Transcribe every entry word for word, but skip the images.

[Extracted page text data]
+ + +

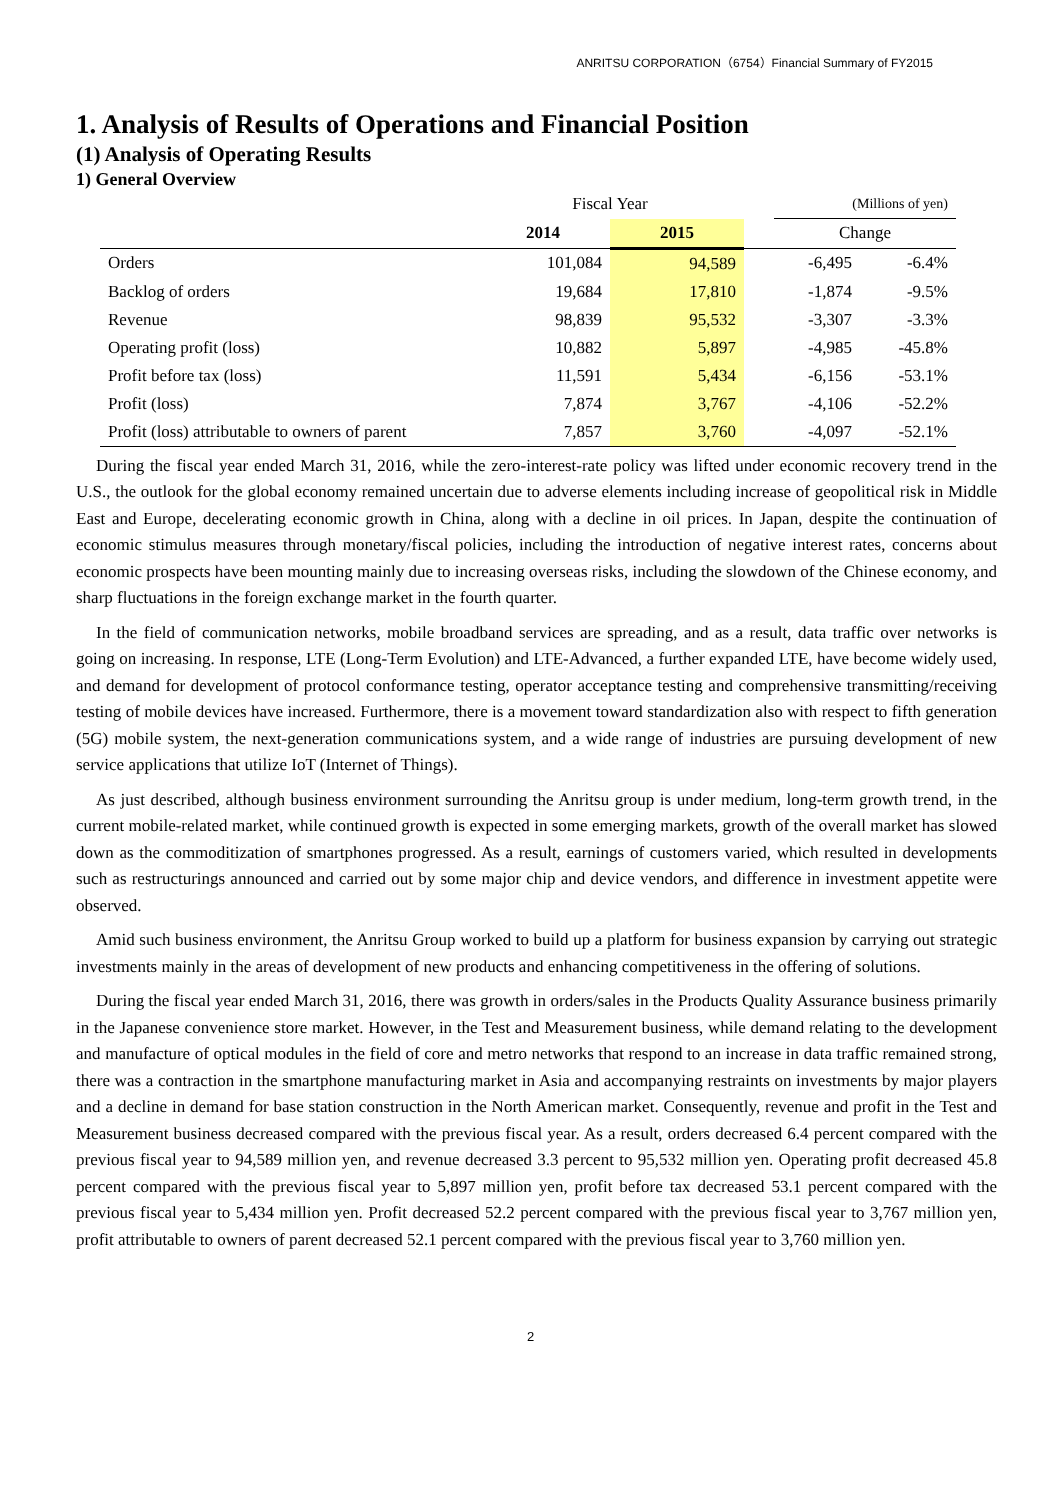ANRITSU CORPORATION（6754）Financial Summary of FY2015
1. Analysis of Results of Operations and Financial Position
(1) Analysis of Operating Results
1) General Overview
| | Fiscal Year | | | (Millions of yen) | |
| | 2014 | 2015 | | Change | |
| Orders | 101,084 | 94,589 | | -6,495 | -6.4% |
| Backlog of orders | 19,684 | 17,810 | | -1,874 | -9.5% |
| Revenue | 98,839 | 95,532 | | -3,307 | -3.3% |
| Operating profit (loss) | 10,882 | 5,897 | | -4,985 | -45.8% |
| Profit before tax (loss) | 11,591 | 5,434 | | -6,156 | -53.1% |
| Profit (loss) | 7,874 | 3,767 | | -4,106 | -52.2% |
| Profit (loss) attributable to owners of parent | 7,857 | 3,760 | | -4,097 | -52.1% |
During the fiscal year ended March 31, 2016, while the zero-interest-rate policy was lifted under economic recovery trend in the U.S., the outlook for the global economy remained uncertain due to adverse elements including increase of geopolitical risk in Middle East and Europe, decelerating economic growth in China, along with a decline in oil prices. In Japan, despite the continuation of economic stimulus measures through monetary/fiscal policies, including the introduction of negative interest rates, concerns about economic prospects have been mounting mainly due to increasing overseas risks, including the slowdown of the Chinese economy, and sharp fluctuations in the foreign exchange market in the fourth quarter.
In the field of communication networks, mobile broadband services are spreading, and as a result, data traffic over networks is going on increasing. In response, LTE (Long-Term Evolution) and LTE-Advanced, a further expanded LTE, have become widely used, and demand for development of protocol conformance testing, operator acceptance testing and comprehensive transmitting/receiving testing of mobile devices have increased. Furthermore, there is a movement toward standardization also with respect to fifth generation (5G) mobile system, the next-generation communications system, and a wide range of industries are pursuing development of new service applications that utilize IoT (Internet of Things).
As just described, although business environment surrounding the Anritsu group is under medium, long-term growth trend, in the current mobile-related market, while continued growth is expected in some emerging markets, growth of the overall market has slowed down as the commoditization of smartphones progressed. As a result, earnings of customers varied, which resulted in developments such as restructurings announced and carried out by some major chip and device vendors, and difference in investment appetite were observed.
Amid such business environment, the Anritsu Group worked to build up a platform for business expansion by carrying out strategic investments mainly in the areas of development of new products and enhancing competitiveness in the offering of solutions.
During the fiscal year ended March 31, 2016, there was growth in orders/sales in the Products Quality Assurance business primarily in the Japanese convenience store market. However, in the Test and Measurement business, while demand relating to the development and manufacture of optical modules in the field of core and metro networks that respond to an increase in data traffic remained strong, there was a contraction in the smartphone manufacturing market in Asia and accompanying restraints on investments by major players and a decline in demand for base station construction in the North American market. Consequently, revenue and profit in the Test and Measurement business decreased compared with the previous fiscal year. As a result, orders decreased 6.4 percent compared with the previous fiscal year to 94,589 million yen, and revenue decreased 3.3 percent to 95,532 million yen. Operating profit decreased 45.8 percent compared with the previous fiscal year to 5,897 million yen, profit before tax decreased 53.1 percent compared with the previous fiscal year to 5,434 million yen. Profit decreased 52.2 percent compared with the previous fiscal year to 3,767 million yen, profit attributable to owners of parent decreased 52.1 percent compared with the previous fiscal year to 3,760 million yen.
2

+ + +

• The answer
ANRITSU CORPORATION（6754）Financial Summary of FY2015
1. Analysis of Results of Operations and Financial Position
(1) Analysis of Operating Results
1) General Overview
| | Fiscal Year | | | (Millions of yen) | |
| | 2014 | 2015 | | Change | |
| Orders | 101,084 | 94,589 | | -6,495 | -6.4% |
| Backlog of orders | 19,684 | 17,810 | | -1,874 | -9.5% |
| Revenue | 98,839 | 95,532 | | -3,307 | -3.3% |
| Operating profit (loss) | 10,882 | 5,897 | | -4,985 | -45.8% |
| Profit before tax (loss) | 11,591 | 5,434 | | -6,156 | -53.1% |
| Profit (loss) | 7,874 | 3,767 | | -4,106 | -52.2% |
| Profit (loss) attributable to owners of parent | 7,857 | 3,760 | | -4,097 | -52.1% |
During the fiscal year ended March 31, 2016, while the zero-interest-rate policy was lifted under economic recovery trend in the U.S., the outlook for the global economy remained uncertain due to adverse elements including increase of geopolitical risk in Middle East and Europe, decelerating economic growth in China, along with a decline in oil prices. In Japan, despite the continuation of economic stimulus measures through monetary/fiscal policies, including the introduction of negative interest rates, concerns about economic prospects have been mounting mainly due to increasing overseas risks, including the slowdown of the Chinese economy, and sharp fluctuations in the foreign exchange market in the fourth quarter.
In the field of communication networks, mobile broadband services are spreading, and as a result, data traffic over networks is going on increasing. In response, LTE (Long-Term Evolution) and LTE-Advanced, a further expanded LTE, have become widely used, and demand for development of protocol conformance testing, operator acceptance testing and comprehensive transmitting/receiving testing of mobile devices have increased. Furthermore, there is a movement toward standardization also with respect to fifth generation (5G) mobile system, the next-generation communications system, and a wide range of industries are pursuing development of new service applications that utilize IoT (Internet of Things).
As just described, although business environment surrounding the Anritsu group is under medium, long-term growth trend, in the current mobile-related market, while continued growth is expected in some emerging markets, growth of the overall market has slowed down as the commoditization of smartphones progressed. As a result, earnings of customers varied, which resulted in developments such as restructurings announced and carried out by some major chip and device vendors, and difference in investment appetite were observed.
Amid such business environment, the Anritsu Group worked to build up a platform for business expansion by carrying out strategic investments mainly in the areas of development of new products and enhancing competitiveness in the offering of solutions.
During the fiscal year ended March 31, 2016, there was growth in orders/sales in the Products Quality Assurance business primarily in the Japanese convenience store market. However, in the Test and Measurement business, while demand relating to the development and manufacture of optical modules in the field of core and metro networks that respond to an increase in data traffic remained strong, there was a contraction in the smartphone manufacturing market in Asia and accompanying restraints on investments by major players and a decline in demand for base station construction in the North American market. Consequently, revenue and profit in the Test and Measurement business decreased compared with the previous fiscal year. As a result, orders decreased 6.4 percent compared with the previous fiscal year to 94,589 million yen, and revenue decreased 3.3 percent to 95,532 million yen. Operating profit decreased 45.8 percent compared with the previous fiscal year to 5,897 million yen, profit before tax decreased 53.1 percent compared with the previous fiscal year to 5,434 million yen. Profit decreased 52.2 percent compared with the previous fiscal year to 3,767 million yen, profit attributable to owners of parent decreased 52.1 percent compared with the previous fiscal year to 3,760 million yen.
2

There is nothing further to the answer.